From the moment we start with $250$ liters, each minute you add $9$ liters and you drain $5$ liters, for a net total addition of $4$ liters per minute. So at time $t$, the total amount of liquid in the tank is $250+4t$. So the concentration of salt at time $t$ is $$\frac{S(t)}{250+4t}\ \frac{\text{grams}}{\text{liter}}.$$
Since we are draining five liters at this concentration, we have that $$\text{rate out} = \left(5\ \frac{\text{liters}}{\text{minute}}\right)\left(\frac{S(t)}{250+4t}\ \frac{\text{grams}}{\text{liter}}\right) = \frac{5S(t)}{250+4t}\ \frac{\text{grams}}{\text{minute}}.$$
So the differential equation we need to solve is: $$\frac{dS}{dt} = 27 - \frac{5S}{250+4t}.$$
Writing this in the standard form, we have $$S' + \frac{5}{250+4t}S = 27.$$ We need an integrating factor.

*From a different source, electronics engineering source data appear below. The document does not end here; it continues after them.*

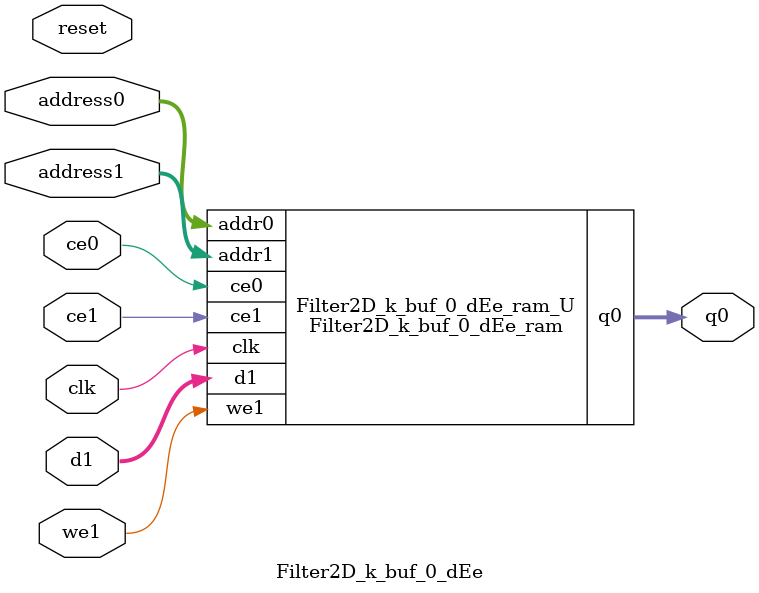
<source format=v>

`timescale 1 ns / 1 ps
module Filter2D_k_buf_0_dEe_ram (addr0, ce0, q0, addr1, ce1, d1, we1,  clk);

parameter DWIDTH = 8;
parameter AWIDTH = 11;
parameter MEM_SIZE = 1920;

input[AWIDTH-1:0] addr0;
input ce0;
output reg[DWIDTH-1:0] q0;
input[AWIDTH-1:0] addr1;
input ce1;
input[DWIDTH-1:0] d1;
input we1;
input clk;

(* ram_style = "block" *)reg [DWIDTH-1:0] ram[0:MEM_SIZE-1];




always @(posedge clk)  
begin 
    if (ce0) 
    begin
            q0 <= ram[addr0];
    end
end


always @(posedge clk)  
begin 
    if (ce1) 
    begin
        if (we1) 
        begin 
            ram[addr1] <= d1; 
        end 
    end
end


endmodule


`timescale 1 ns / 1 ps
module Filter2D_k_buf_0_dEe(
    reset,
    clk,
    address0,
    ce0,
    q0,
    address1,
    ce1,
    we1,
    d1);

parameter DataWidth = 32'd8;
parameter AddressRange = 32'd1920;
parameter AddressWidth = 32'd11;
input reset;
input clk;
input[AddressWidth - 1:0] address0;
input ce0;
output[DataWidth - 1:0] q0;
input[AddressWidth - 1:0] address1;
input ce1;
input we1;
input[DataWidth - 1:0] d1;



Filter2D_k_buf_0_dEe_ram Filter2D_k_buf_0_dEe_ram_U(
    .clk( clk ),
    .addr0( address0 ),
    .ce0( ce0 ),
    .q0( q0 ),
    .addr1( address1 ),
    .ce1( ce1 ),
    .we1( we1 ),
    .d1( d1 ));

endmodule


</source>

Letting $\mu(t)$ stand for this factor, multiplying through we have $$\mu(t)S' + \frac{5\mu(t)}{250+4t}S = 27\mu(t)$$ and we want to realize the left hand side as the derivative of a product; that is, we want $$\mu'(t) = \frac{5\mu(t)}{250+4t}.$$ Separating variables we have $$\begin{align*} \frac{\mu'(t)}{\mu(t)} &= \frac{5}{250+4t}\\ \int\frac{d\mu}{\mu} &= \int \frac{5\,dt}{250+4t}\\ \ln|\mu| &= \frac{5}{4}\ln|250+4t| + C\\ \mu(t) &= A(250+4t)^{5/4} \end{align*}$$ Picking $A=1$, we can take $\mu(t) = (250+4t)^{5/4}$. (Another error in your computation).
That is, we have: $$(250+4t)^{5/4}S' + \frac{5(250+4t)^{5/4}}{250+4t}S = 27(250+4t)^{5/4}$$ or $$(250+4t)^{5/4}S' + 5(250+4t)^{1/4}S = 27(250+4t)^{5/4}$$ which can be written as $$\Bigl( (250+4t)^{5/4}S\Bigr)' = 27(250+4t)^{5/4}.$$
You might benefit from writing out the derivations very carefully (as I did above) rather than trying to rely on formulas (I assume that's how you tried to obtain your integrating factor $I$, which was mistakenly computed).
Can you take it from here? Careful with the integral on the right hand side.